He understood that the team should act fast. The media beast had to be fed when it was hungry—as soon as possible—if they wanted their story to grow as big as a brachiosaurus.

So Ovchinnikov called the film crew and convinced them to do the impossible and finish the movie by the next morning. And the next morning the video was on YouTube. In addition, Fedor made a post on his blog explaining the details of the project. Now the media had something to chew on.

By Monday, almost every national media outlet was covering the event. By Tuesday, 24 countries learned the name of a relatively small pizza chain from a northwestern Russian city where the temperatures can fall below zero even in June. The Washington Post, Reuters, Business Insider, FOX News, Le Monde, Al Arabiya, and other news sites re-posted the news. The media trend went global.

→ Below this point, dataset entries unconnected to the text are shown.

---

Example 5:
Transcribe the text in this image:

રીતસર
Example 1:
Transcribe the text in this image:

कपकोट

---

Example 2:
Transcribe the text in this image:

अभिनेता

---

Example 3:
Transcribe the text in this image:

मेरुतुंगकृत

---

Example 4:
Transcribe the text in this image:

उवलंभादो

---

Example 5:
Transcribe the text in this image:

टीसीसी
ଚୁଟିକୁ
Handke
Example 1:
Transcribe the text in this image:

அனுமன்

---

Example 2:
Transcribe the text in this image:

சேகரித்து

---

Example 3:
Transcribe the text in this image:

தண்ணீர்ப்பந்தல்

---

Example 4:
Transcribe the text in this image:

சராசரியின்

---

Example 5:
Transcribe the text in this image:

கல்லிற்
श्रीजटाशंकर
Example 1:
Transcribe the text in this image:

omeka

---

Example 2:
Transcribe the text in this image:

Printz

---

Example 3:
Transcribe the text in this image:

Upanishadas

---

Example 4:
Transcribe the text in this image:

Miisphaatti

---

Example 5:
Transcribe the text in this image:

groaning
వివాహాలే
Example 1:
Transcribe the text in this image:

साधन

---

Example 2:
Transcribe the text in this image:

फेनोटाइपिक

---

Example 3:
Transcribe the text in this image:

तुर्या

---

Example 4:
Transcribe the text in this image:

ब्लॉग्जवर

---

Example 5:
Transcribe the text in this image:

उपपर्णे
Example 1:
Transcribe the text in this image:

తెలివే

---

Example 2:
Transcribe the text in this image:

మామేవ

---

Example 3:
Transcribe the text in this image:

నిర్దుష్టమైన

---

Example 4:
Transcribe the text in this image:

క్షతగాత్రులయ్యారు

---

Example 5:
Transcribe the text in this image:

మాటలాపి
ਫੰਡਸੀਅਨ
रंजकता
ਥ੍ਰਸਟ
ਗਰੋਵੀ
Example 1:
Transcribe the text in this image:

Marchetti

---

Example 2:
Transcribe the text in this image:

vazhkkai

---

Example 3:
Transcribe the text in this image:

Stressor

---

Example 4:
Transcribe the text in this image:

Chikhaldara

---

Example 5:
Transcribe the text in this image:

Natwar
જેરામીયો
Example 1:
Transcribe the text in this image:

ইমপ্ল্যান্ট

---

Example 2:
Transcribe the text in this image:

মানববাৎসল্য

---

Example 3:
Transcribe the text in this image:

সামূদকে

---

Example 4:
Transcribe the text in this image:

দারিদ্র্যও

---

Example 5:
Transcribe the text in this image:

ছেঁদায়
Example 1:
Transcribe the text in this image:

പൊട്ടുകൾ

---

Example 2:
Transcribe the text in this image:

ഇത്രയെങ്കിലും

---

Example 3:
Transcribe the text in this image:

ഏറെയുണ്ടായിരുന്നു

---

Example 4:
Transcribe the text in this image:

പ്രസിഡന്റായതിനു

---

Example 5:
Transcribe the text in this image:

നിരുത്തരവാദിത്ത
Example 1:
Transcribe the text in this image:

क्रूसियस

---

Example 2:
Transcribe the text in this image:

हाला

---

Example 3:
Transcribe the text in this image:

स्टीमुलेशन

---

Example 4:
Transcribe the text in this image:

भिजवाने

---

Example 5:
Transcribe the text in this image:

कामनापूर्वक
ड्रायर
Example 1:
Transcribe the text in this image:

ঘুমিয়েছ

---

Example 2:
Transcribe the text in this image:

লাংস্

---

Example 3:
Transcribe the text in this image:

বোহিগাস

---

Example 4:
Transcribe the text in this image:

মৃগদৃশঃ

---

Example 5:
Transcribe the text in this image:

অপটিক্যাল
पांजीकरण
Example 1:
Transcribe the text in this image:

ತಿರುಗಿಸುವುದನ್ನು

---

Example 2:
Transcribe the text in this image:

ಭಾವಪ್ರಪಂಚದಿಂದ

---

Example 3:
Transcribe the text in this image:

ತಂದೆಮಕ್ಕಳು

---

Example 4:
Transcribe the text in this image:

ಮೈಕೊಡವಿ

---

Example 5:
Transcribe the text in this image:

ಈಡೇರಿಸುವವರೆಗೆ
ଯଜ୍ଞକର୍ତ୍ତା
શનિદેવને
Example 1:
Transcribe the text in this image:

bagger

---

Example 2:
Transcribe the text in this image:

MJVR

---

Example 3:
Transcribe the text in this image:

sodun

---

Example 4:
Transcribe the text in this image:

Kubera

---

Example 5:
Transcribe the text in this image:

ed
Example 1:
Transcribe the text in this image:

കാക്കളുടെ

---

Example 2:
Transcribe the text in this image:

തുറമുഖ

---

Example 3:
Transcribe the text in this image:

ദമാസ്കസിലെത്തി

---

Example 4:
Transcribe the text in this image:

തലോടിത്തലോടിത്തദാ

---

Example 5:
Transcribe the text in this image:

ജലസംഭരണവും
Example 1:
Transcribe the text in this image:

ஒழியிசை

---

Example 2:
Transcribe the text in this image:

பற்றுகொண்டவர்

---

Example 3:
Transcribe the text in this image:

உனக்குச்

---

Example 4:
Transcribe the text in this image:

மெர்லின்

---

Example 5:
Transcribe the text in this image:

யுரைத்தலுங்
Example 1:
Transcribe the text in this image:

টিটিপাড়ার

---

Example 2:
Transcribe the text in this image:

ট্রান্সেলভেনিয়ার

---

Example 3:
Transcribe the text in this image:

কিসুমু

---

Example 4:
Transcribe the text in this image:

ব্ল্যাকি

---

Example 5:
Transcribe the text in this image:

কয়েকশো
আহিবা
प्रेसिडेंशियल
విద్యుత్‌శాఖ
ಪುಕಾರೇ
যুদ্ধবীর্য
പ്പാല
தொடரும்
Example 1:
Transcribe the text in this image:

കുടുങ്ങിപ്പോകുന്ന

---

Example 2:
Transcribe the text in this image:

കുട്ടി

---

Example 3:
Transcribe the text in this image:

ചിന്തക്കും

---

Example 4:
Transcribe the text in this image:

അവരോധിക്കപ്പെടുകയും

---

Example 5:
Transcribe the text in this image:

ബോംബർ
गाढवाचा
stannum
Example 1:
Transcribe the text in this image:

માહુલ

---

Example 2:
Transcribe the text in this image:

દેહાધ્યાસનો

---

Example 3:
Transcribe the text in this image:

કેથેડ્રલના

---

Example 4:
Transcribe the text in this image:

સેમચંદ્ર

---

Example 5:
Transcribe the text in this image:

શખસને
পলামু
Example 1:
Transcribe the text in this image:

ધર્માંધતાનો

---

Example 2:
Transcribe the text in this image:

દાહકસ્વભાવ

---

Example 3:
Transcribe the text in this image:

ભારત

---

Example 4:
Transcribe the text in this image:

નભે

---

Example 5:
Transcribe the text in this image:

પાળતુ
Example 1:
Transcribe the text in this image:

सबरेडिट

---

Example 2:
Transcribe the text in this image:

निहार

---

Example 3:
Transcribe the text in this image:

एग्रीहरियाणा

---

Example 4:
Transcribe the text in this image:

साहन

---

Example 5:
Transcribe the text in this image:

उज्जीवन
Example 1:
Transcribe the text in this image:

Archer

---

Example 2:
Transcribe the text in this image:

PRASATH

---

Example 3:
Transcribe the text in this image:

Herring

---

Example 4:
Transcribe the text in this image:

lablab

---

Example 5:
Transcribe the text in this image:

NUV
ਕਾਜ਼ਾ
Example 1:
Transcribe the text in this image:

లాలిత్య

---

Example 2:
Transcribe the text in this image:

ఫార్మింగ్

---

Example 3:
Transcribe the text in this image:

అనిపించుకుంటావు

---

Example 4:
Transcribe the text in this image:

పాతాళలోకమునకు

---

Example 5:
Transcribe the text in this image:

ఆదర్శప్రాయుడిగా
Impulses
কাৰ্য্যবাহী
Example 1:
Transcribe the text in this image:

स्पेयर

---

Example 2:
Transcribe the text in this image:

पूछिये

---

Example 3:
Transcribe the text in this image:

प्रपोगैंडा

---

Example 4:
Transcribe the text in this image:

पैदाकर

Launching the experiment, nobody expected media coverage of that scale. And the hype was reinforced a week later when officials said that these deliveries were against the law and Dodo Pizza would be punished.

Crime and punishment

They were punished. Got two fines—one for violating the air space, another for arranging cargo transportation without a license. The latter the team successfully appealed in court. The former they paid.

It wasn't a big deal. Just 50000 rubles (around $1500). But officials warned Dodo Pizza that if they risked repeating the experiment again, the next punishment would be much more severe. And that was a big deal, since the city government had many ways of making life difficult for any company, let alone a startup. The message the authorities sent was straightforward: we won't tolerate these things flying around.

Maybe someday drones would deliver pizzas, newspapers, or even TV sets right to people's homes. But why should the great drone's revolution have to start in their city—and on their watch?

So the Dodo Pizza copters were grounded. Before that, the team managed to make a demo of their technology for a Japanese TV channel, and a reporter came to Syktyvkar, went live on TV, and got a pizza from the drone while sitting at a table with a glass and a bottle of wine.

When the spring 2015 issue of Wired Magazine suggested that its readers visit Syktyvkar and order a pizza delivered by drones, the publication was behind the times. There were no flying pizzas in the city anymore.

Cities built for copters

It's easy to misinterpret this story, as it resembles a classic plot about lazy, cowardly bureaucrats who hamper progress. However, it's a little bit more complicated.

More than a year went by, and Oleg Ponfilyonok managed to build a profitable business selling drones to general customers and state-related organizations that use them mostly for cartography. He is a member of a group of experts who lobby for the laws that will establish rules for drones. The Copter Express founder wants the rules to be more flexible.

But even he believes that his idea of using copters in the delivery business was a little bit premature, like Apple’s attempt to make the Newton handheld device in the 90s.

The technology might be ready for cartography, but not for logistics. "Drones crash. They make noise. Their software isn't reliable yet. If you want to make the deliveries safe, it will cost you too much," Oleg Ponfilyonok says. "They need their own roads to fly safely—cities have to be planned for copters beforehand."

And he thinks that they will be—since a road for drones is much cheaper to build than one for cars. Because, well, it isn't actually a road.

Oleg Ponifelenok even believes that if you aren't that old—and if you go to the gym, eat healthy food, and don't drink or smoke too much—you'll probably see these drone-friendly cities for yourself.